Dunham was an outdoorsman who liked to fish and hunt. He raised German shepherds for shows. But he had a tender side.

"He was a very soft and gentle person, a very soft, sensitive type fellow," Goeldner said. "He told me once: If a dad has to tell their kids whether he loves them or not, he's not doing his job right.

"He said, 'If you love your kids, they feel it.' "

Goeldner's mother was Dunham's second wife. His first wife -- Obama's great-grandmother -- took her own life in 1926. Obama's grandfather, then just 8, found her body. After his wife's suicide, Dunham sent his two sons to live with his mother- and father-in-law.
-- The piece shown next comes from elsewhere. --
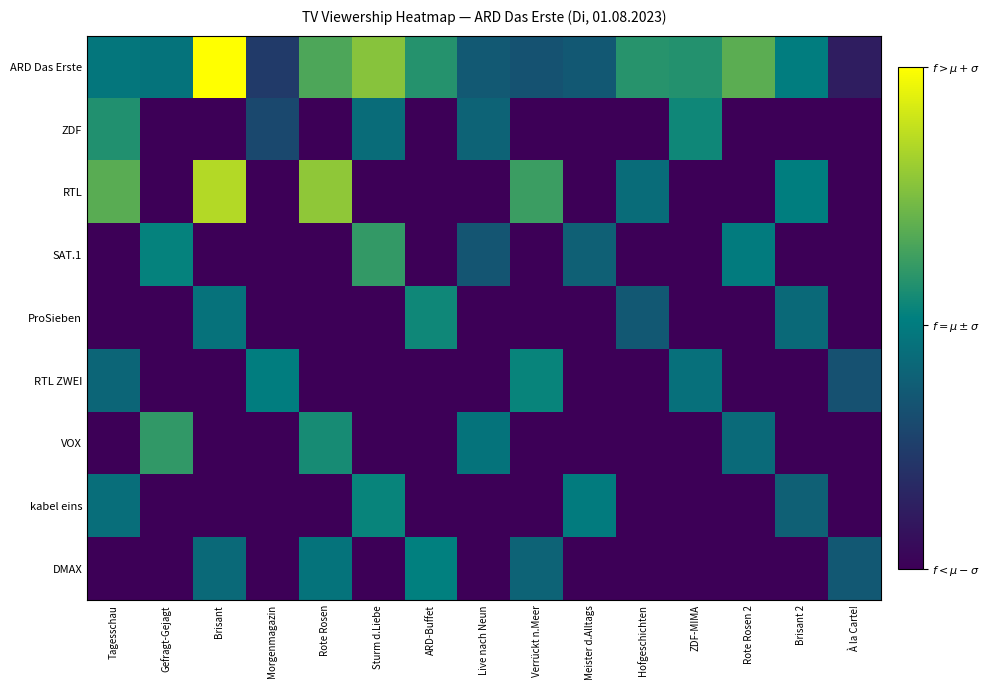

What is the total value across all series at Live nach Neun?

2.2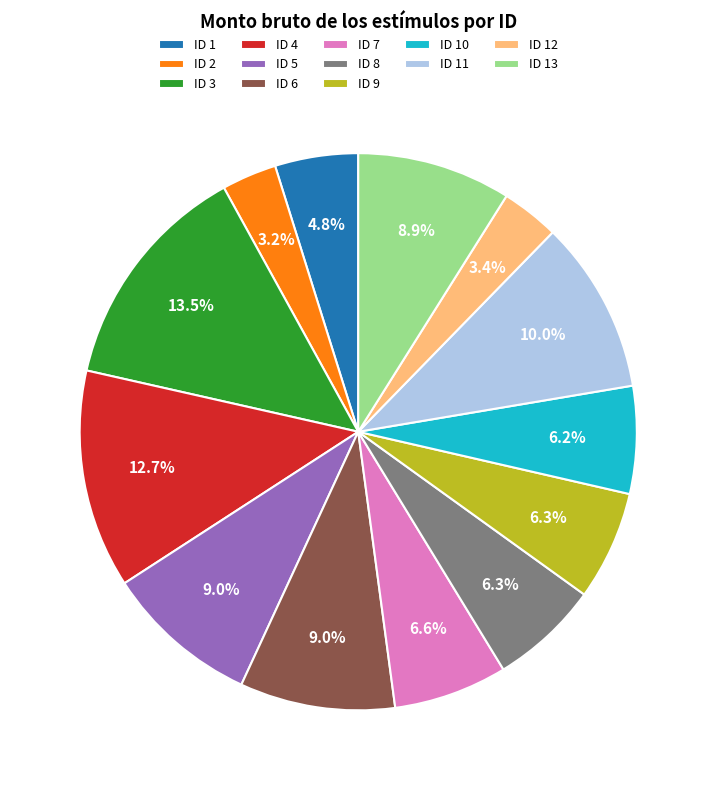

Approximately how many times larger is the value at ID 9 compared to ID 10?

1.0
Dunham was born in Kansas on Christmas Day, 1894.

"I can remember Daddy talking about going hunting with his brothers, and Grandma would cook it," Goeldner said. "She would cook rabbits or the stuff they shot."

LIke most of his family, Dunham worked in the aircraft industry in Wichita, Kansas, which touted itself as "The Air Capital of the World" in the early 20th century.

Dunham worked in the tooling department of Boeing Aircraft Co.

"He never laid a hand on any of his kids," said Goeldner. "It wasn't like he would tell you what you should do. You did what you knew he wanted you to do just to make him pleased."